The readers of SN&R really deserve an unbiased writer who isn’t already going to have a negative judgment of a storyline even before he actually views the film. I find it a shame that he can’t find his way past a bias that he developed as a child and approach every aspect of his job with an open mind and a positive attitude.

Bill Sammons
via e-mail

Yahdatatata! So there!

Re “Homegrown hip-hop” by Jonathan Kiefer (SN&R Music, December 15):

KNOZ-LP 96.5 FM has been playing nothing but Northern California hip-hop, rap and R&B since the first day it aired. The 916 Leak on The Bomb is just a sample of what KNOZ plays all day long.

I feel that 103.5 The Bomb should dedicate more than one hour a week to local up-and-coming artists. 96.5 does not “leak”; it floods the place!

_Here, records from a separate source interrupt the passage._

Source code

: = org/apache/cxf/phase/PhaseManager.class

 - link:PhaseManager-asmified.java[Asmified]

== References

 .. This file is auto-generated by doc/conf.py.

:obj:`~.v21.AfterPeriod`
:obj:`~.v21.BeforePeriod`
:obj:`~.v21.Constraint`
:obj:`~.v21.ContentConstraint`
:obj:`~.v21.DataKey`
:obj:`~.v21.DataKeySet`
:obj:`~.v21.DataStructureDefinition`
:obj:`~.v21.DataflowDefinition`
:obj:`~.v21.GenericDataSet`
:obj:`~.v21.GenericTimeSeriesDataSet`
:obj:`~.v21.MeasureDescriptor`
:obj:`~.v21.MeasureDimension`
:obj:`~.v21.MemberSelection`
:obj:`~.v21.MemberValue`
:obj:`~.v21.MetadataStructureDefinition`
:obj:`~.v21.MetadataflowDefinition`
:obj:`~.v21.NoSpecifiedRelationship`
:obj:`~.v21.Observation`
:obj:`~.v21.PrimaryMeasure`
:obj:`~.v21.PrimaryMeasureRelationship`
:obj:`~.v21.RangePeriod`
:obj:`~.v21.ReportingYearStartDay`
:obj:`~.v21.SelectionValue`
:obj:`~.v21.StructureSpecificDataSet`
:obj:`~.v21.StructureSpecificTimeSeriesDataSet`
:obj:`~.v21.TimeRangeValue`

Some of the songs played on The 916 Leak have already been played on 96.5, where they constantly play the “real deal.” The listeners get tired of hearing the same S#&! over and over again, so let 103.5 know that they are not the first ones playing Northern California local hip-hop, rap and R&B music.

I represent 96.5 KNOZ all day everyday! Yahdatatata!

Watonya Beasley
via e-mail


Re “Sprawl and roadkill” (SN&R Guest comment, December 15):

The name of the author of this Guest comment, “Sprawl and roadkill,” was misspelled. The author’s name is Krista Baca. This has been corrected on the Web site.